• Task to complete: Wherever the string "PlayStation" turns up in the data, copy the whole line.

• Data to use:
....................
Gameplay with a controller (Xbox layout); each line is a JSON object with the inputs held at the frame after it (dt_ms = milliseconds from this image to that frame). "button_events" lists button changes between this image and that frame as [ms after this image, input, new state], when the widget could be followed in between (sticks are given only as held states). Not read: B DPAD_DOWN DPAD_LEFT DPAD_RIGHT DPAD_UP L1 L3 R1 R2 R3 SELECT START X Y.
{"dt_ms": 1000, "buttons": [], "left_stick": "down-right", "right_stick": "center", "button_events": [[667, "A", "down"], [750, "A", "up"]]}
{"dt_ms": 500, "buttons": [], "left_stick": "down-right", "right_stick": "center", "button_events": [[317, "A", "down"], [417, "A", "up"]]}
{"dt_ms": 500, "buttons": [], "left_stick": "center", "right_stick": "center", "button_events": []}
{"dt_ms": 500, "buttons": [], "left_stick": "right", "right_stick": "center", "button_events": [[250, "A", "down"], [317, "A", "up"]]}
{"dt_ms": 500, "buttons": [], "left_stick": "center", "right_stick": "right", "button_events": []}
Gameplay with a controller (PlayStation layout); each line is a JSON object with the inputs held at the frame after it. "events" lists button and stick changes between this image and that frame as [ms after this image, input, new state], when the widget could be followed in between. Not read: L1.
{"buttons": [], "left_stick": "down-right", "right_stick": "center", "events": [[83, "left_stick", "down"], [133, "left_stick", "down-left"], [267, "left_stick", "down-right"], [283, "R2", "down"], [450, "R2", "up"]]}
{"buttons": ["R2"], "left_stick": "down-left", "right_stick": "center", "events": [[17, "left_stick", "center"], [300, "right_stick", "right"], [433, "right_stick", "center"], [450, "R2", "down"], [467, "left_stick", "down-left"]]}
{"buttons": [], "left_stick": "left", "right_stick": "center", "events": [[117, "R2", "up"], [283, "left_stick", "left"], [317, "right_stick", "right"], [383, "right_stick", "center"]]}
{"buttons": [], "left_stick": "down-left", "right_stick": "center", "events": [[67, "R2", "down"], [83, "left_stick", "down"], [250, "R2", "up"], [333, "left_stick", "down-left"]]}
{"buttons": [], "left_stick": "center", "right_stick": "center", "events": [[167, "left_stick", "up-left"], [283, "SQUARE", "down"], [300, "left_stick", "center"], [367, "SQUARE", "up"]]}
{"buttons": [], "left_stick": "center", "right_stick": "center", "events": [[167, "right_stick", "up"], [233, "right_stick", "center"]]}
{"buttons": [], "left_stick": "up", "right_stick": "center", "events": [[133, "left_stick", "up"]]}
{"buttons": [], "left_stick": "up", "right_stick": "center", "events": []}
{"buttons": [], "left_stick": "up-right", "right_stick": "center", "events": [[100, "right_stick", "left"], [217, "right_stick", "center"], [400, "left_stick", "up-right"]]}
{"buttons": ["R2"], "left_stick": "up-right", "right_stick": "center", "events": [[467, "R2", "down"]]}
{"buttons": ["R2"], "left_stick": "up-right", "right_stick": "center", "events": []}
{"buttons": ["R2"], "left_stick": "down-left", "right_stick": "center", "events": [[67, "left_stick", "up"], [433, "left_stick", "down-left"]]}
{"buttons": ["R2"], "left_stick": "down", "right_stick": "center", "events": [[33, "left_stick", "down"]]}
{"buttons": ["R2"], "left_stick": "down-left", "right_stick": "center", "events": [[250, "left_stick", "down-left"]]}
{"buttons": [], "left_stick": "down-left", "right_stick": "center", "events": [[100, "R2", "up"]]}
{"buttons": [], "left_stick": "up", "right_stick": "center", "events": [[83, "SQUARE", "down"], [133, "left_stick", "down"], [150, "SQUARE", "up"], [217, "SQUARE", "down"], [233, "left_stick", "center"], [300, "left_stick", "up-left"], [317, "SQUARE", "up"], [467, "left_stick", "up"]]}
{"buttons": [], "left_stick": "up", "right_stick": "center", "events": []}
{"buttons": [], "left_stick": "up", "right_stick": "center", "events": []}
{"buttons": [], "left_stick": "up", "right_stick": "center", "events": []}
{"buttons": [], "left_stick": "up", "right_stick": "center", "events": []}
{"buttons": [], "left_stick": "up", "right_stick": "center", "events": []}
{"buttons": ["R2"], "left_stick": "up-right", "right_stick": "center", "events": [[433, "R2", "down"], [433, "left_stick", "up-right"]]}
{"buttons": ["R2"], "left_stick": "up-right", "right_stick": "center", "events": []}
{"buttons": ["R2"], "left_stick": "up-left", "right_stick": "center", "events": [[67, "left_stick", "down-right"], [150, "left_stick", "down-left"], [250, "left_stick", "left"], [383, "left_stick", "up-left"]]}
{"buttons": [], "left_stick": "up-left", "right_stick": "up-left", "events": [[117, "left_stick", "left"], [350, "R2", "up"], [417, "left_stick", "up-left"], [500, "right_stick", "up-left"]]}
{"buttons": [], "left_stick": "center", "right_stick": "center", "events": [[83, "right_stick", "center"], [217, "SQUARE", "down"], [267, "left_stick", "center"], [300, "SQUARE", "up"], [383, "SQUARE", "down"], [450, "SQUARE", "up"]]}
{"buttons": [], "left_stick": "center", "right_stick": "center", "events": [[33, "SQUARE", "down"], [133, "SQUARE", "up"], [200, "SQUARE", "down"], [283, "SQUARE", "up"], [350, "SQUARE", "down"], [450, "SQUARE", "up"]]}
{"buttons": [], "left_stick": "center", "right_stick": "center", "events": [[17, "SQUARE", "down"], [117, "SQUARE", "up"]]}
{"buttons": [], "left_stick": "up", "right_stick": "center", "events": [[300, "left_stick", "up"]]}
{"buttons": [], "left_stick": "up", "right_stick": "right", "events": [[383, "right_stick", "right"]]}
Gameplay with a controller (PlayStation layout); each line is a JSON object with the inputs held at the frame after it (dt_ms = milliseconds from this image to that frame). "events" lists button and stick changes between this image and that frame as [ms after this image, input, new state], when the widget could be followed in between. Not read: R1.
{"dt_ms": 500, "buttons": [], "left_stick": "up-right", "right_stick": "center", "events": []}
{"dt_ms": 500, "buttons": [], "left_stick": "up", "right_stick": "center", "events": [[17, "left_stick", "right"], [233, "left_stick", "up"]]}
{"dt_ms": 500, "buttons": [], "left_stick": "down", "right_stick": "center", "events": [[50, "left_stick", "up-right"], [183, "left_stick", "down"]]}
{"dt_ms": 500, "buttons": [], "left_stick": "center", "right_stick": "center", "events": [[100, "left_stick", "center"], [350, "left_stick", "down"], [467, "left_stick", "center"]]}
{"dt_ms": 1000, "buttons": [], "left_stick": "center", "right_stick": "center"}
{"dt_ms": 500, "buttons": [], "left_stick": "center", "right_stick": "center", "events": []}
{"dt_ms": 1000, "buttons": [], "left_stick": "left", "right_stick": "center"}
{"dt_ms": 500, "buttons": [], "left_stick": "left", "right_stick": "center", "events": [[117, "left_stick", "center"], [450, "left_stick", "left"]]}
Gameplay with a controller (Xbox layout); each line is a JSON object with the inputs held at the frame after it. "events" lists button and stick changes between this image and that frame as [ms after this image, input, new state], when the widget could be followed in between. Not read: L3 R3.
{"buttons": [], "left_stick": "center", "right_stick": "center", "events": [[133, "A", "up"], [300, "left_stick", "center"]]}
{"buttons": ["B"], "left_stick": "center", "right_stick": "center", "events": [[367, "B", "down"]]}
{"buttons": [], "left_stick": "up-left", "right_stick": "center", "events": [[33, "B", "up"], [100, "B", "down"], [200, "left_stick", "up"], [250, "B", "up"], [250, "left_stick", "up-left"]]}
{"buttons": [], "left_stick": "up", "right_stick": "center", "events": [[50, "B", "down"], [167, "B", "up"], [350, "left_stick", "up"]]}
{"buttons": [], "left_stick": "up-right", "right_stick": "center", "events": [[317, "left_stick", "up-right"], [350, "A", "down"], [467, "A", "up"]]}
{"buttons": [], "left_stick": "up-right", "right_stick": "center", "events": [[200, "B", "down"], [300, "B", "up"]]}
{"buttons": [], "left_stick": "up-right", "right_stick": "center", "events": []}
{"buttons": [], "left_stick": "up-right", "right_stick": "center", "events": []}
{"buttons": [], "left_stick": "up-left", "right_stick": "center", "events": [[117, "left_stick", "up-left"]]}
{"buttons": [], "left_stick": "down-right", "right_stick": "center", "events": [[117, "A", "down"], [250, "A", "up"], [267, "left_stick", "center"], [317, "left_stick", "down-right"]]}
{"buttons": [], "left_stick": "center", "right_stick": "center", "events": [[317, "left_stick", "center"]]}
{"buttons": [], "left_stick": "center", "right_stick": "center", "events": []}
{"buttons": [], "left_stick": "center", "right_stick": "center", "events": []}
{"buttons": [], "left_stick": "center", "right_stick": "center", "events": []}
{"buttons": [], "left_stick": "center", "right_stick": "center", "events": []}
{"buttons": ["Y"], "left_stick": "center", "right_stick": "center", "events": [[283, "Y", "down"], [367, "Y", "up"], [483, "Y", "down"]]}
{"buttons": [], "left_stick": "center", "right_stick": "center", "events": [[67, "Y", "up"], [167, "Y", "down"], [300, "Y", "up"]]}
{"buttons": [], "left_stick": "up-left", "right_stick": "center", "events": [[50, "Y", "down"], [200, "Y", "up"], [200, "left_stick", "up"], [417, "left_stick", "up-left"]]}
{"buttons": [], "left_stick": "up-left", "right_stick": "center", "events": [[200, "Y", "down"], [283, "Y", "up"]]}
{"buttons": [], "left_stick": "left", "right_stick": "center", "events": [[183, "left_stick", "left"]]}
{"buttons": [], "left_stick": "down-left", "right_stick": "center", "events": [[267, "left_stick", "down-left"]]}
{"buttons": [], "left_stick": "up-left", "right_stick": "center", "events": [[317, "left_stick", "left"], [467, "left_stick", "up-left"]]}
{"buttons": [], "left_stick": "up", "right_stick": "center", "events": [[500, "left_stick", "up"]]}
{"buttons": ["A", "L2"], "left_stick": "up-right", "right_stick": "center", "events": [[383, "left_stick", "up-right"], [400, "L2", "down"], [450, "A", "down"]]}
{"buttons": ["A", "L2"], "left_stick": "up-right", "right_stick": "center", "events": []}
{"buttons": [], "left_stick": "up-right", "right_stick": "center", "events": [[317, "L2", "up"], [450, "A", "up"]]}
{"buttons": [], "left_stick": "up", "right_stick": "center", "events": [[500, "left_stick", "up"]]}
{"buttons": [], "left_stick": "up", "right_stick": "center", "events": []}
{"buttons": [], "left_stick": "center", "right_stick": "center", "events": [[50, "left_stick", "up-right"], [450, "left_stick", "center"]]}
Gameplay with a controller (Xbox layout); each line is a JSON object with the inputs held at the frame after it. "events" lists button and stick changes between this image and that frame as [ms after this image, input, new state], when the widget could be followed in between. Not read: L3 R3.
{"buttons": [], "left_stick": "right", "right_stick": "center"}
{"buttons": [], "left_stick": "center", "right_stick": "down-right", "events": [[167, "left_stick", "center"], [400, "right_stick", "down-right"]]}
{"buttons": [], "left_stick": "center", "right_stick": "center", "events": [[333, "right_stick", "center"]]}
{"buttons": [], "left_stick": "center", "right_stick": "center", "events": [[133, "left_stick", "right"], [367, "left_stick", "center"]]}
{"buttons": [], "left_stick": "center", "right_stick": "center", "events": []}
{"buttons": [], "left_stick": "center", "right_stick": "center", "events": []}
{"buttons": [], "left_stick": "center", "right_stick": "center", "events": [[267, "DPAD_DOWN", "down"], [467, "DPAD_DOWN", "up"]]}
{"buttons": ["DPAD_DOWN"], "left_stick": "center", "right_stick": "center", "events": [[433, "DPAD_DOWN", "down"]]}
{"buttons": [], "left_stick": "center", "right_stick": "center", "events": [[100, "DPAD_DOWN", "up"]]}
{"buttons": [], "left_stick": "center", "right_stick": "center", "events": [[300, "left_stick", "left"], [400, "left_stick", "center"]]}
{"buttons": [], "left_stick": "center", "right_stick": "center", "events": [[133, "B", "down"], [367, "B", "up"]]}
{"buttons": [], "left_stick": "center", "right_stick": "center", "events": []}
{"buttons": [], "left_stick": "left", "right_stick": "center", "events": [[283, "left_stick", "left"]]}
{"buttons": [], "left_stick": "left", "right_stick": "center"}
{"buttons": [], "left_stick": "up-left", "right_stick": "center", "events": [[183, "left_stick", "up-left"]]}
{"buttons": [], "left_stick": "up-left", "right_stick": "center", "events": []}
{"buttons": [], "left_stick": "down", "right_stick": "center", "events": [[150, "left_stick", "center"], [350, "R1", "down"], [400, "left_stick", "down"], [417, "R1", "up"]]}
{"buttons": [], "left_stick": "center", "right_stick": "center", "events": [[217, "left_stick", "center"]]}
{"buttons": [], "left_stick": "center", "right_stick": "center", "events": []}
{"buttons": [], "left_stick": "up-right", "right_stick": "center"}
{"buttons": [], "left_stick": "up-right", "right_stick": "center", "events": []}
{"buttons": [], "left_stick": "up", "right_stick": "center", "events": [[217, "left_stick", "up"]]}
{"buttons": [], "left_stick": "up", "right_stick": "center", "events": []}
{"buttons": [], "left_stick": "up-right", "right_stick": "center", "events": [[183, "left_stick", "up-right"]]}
....................
• Reply to the task:
Gameplay with a controller (PlayStation layout); each line is a JSON object with the inputs held at the frame after it. "events" lists button and stick changes between this image and that frame as [ms after this image, input, new state], when the widget could be followed in between. Not read: L1.
Gameplay with a controller (PlayStation layout); each line is a JSON object with the inputs held at the frame after it (dt_ms = milliseconds from this image to that frame). "events" lists button and stick changes between this image and that frame as [ms after this image, input, new state], when the widget could be followed in between. Not read: R1.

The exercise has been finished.